The DIY market is composed of many different companies and community groups that have been the driving force for the development of the hobby. Beginning in 2004, after a ten year ban set by former President Bill Clinton, the top companies like Ruger, Smith and Wesson, and Springfield Armory went to work developing their own versions of the AR platform. The aftermarket came as a recourse, as the AR-15 patent was no longer held by one company: Colt. Deviations led to different specifications, but the main specification for most of the DIY builds would remain tied to the mil spec standard.
Glocks have been popular since the 1980s and, as such, have had a long history of aftermarket parts. Beginning with the Gen 3 series of Glocks, the aftermarket boomed as companies like P80, Shadow Systems, and others began work on developing DIY builds based on the Glock (OEM) Original Equipment Manufacturer. The popularity of new Glock models is almost always hit or miss, which is the main reason the aftermarket has such a big impact on the development of the gun as a whole.
The market of DIY builds comprises a mix of more legitimate brands and aftermarket companies that look to enhance the performance of these firearms, tweaking the specs from their more official counterparts. Especially when it comes to the aftermarket companies involved in the DIY gun hobby, they are often made up of passionate community members. The development of the DIY market is primarily a community effort.
The rate of ghost guns used in crimes is actually unknown, as there is not a single state agency that keeps data on the effect of ghost guns on the population compared to that of serialized firearms. This is likely due to the fact that, legally, ghost guns and serialized firearms are the same.
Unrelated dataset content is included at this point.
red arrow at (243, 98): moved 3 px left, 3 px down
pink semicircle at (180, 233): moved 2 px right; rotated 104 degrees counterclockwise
The premise around the idea that ghost guns cannot be traced is terribly misconstrued, as the term is used simply to describe the act of the National Tracing Center acquiring information of the initial transfers of a firearm used in a crime. Not being able to conduct an ATF trace does not make it more dangerous than a serialized gun, especially if a serialized gun has gone through multiple private party transfers. By the same logic, a gun that has had many owners through private party sales would be just as untraceable.
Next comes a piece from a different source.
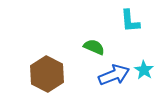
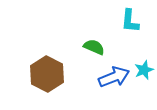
cyan L-shape: rotated 10 degrees clockwise
cyan star: rotated 18 degrees clockwise
blue arrow: moved 2 px down
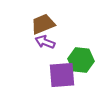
While it would be disingenuous to ignore the threat of potential criminals manufacturing their own firearms, the same threat has always existed with serialized firearms. Firearms manufactured before 1968 did not require federal serial numbers and, thus, may or may not have had them. There is no evidence to suggest that guns without serial numbers were more often used in crimes.
To be clear: there are certain types of firearms made that are illegal, pursuant to the National Firearms Act of 1934, the first piece of gun control legislation in the United States. This taxed certain types of firearms, while defining the nature of rifles, pistols, and shotguns. The act also defined any other firearm as an “Any Other Weapon,” (AOW), with the act also criminalizing fully automatic weapons.
Ghost guns, especially those bought from reputable online 80% lower stores, are not illegal in the eyes of the NFA, which clearly outlines the definition of certain firearms as well as the regulation of their actions. If ghost guns are made legal, according to this act, which was made to combat the organized crime happening in the 1930s, then these weapons cannot be considered more dangerous than serialized guns.
The political climate around ghost guns may be shifting, as attempts to regulate them in many states have already been made. Recently, President Joe Biden called on the ATF to draft a letter regulating the manufacture and sale of ghost guns on a federal level. This could mean that ghost guns may either need to be serialized or may be completely banned if the bill passes the senate floor.